Management of Significant Hematuria
Patients with significant hematuria (Large 250ery/uL 3+) should be promptly referred for urologic evaluation, especially if gross hematuria is present, due to the high risk of underlying malignancy. 1
Initial Evaluation
- Confirm hematuria: Dipstick positivity for blood should always be confirmed with microscopic examination due to limited specificity (65-99%) 1
- Definition: Microscopic hematuria is defined as ≥3 red blood cells per high-power field on microscopic evaluation from two of three properly collected specimens 1
- Risk stratification: Assess for risk factors that increase likelihood of malignancy:
- Age >60 years
- Male gender
- Smoking history
- Exposure to industrial chemicals
- Family history of renal cancer
- History of pelvic radiation 1
Diagnostic Workup
Laboratory Tests
- Complete blood count
- Serum creatinine and BUN
- Urinalysis with microscopic examination
- Urine culture if infection is suspected 1
Imaging
CT Urography is the preferred imaging modality (sensitivity 92%, specificity 93%) 1, 2
Alternative imaging if CT is contraindicated:
- MR Urography: For patients with contrast allergy or renal insufficiency
- Renal Ultrasound: Lower sensitivity (50%) but high specificity (95%) 1
Additional Diagnostic Tests
- Cystoscopy: Mandatory for evaluation of lower urinary tract 1
- Retrograde cystography: Required for patients with gross hematuria and pelvic fracture (minimum 300mL contrast) 1
- Urine cytology: Particularly important for high-risk patients 1
Management Based on Risk Categories
The American Urological Association defines three risk categories for patients with hematuria:
1. High-Risk Patients (1.3-6.3% risk of malignancy)

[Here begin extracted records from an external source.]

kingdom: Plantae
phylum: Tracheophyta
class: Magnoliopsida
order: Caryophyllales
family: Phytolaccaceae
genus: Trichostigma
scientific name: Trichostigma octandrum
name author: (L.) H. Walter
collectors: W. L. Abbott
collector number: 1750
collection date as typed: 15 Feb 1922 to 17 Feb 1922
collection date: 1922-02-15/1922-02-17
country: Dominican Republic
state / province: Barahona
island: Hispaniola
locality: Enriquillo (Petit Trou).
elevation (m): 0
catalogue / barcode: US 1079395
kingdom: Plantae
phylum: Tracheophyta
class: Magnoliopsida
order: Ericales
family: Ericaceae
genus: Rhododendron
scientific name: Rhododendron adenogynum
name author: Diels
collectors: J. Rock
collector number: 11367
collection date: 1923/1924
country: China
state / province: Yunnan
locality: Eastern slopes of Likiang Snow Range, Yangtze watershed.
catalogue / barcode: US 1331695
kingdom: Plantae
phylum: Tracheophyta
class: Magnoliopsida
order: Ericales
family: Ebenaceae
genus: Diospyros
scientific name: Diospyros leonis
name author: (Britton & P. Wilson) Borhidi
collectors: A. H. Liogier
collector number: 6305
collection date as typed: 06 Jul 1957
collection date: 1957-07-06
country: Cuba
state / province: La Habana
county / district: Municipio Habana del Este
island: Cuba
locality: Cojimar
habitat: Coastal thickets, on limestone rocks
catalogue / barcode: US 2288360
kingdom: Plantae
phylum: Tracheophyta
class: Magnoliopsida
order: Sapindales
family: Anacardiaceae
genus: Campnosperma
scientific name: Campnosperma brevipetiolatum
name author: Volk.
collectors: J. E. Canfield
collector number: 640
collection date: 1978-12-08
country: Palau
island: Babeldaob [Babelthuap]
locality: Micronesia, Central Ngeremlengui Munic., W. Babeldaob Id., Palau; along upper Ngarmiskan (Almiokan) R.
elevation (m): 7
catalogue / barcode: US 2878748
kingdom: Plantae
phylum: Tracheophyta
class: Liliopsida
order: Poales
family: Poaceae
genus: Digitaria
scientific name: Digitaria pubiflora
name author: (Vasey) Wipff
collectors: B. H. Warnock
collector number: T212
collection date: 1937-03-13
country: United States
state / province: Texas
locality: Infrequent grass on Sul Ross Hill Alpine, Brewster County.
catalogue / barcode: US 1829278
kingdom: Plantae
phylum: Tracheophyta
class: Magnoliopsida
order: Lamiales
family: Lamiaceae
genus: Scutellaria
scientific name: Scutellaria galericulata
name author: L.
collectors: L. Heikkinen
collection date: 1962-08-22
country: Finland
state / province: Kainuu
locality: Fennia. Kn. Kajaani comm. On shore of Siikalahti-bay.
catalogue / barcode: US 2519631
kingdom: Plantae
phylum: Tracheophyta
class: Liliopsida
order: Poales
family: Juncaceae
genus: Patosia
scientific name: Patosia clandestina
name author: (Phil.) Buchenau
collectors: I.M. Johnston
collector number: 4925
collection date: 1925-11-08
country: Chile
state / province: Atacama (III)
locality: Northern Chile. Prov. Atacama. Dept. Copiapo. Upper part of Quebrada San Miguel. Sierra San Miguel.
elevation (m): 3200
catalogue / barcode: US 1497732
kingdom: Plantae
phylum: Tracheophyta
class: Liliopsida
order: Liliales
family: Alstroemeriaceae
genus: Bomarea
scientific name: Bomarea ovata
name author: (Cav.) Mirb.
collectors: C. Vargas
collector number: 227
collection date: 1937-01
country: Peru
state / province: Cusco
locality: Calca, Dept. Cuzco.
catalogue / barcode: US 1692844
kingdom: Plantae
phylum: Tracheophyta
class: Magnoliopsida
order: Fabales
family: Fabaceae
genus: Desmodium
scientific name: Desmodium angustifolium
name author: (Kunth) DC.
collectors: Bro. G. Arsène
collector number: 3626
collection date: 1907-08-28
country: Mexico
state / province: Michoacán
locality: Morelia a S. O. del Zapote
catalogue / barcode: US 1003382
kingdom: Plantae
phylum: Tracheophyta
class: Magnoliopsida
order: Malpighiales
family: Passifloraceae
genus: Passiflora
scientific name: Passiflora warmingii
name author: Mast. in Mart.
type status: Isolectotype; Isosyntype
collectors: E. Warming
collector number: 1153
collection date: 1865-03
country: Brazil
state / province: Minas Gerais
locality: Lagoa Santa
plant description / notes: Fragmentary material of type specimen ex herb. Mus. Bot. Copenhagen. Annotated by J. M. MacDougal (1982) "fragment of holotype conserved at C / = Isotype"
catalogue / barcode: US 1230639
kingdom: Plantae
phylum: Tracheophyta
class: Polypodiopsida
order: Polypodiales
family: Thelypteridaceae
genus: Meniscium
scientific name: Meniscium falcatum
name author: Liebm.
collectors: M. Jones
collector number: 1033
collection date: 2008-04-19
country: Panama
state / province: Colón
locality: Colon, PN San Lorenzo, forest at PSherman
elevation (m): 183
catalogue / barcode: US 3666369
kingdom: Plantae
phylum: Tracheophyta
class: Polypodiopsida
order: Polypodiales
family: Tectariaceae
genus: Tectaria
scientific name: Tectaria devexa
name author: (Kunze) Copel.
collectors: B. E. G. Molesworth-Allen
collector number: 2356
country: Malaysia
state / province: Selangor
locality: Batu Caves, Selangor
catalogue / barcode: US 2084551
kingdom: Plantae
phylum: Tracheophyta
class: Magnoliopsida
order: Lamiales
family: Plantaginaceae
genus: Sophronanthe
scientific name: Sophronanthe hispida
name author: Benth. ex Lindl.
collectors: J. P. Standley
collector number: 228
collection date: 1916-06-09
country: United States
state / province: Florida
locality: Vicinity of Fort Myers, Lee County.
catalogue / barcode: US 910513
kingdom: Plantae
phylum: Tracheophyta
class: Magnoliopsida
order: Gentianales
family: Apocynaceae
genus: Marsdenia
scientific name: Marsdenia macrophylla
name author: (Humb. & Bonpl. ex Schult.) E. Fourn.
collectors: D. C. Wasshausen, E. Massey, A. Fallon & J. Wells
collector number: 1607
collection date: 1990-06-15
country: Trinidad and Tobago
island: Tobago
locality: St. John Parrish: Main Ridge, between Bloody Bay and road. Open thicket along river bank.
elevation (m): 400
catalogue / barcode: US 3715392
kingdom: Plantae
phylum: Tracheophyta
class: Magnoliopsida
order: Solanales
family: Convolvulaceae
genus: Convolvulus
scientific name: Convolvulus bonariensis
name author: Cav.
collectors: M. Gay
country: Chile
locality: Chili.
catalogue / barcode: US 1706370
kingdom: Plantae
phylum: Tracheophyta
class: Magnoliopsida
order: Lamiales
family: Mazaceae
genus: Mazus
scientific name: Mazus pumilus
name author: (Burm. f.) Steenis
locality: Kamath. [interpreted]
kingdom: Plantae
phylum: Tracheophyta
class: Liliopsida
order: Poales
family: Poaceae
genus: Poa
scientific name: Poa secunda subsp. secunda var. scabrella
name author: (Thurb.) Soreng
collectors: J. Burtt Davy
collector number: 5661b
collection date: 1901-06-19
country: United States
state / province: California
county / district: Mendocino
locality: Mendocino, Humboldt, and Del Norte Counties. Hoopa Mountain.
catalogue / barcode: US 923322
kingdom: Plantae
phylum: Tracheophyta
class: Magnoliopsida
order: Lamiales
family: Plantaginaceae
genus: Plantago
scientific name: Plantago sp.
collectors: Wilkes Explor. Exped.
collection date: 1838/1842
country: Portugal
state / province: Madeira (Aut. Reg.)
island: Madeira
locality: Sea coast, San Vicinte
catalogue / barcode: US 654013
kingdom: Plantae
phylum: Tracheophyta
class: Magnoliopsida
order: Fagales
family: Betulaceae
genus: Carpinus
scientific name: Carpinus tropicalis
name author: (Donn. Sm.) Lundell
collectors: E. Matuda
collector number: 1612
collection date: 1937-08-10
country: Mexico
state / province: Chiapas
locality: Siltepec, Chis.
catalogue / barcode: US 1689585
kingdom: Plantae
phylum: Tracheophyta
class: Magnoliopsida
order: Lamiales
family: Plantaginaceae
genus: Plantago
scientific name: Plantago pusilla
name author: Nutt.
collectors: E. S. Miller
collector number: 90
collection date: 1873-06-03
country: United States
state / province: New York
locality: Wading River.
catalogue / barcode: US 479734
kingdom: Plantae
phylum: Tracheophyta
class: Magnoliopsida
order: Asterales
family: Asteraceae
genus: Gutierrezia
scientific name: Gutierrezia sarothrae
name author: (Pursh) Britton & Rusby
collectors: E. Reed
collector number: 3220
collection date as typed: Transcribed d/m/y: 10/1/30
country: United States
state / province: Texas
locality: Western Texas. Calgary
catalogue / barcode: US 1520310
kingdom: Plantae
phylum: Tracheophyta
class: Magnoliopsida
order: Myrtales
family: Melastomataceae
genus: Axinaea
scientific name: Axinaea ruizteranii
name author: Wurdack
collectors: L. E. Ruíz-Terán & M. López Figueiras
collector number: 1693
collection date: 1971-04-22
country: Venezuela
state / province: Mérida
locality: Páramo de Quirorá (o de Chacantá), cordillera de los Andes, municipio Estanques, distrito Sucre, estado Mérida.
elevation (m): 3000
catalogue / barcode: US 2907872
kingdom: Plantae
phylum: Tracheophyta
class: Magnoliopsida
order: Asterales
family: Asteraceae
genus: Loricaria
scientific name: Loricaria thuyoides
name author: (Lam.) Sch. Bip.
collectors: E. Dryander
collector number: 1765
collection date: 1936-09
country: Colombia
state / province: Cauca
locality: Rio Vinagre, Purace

- Gross hematuria (>10% risk of malignancy)
- Age >60 years
- Significant smoking history
- Occupational exposures
- Management:
2. Intermediate-Risk Patients (0.2-3.1% risk)
- Management:
- Urologic referral
- Urine cytology and repeat urinalysis at 6,12,24, and 36 months 1
3. Low-Risk Patients (0-0.4% risk)
- Management:
- Annual urinalysis for follow-up 1
Treatment of Underlying Causes
Treatment depends on the specific etiology:
- Urinary tract infections: Appropriate antibiotics
- Urolithiasis: Medical expulsive therapy or surgical intervention
- Benign prostatic hyperplasia: Alpha-blockers or surgical intervention
- Malignancy: Referral for oncologic management 1, 4
Common Pitfalls to Avoid
- Relying solely on dipstick testing without microscopic confirmation 1
- Dismissing trace or 1+ hematuria as clinically insignificant, especially in high-risk patients 1
- Attributing hematuria to anticoagulant therapy without further evaluation - anticoagulation may exacerbate bleeding but rarely causes it without underlying pathology 1
- Using inadequate contrast volume for cystography (minimum 300mL needed) 1
- Delaying evaluation of hematuria, which may permit significant disease processes to become more extensive 5
Even if the initial workup is negative, guidelines recommend that patients be followed semi-annually for 3 years to ensure no pathology was missed 4.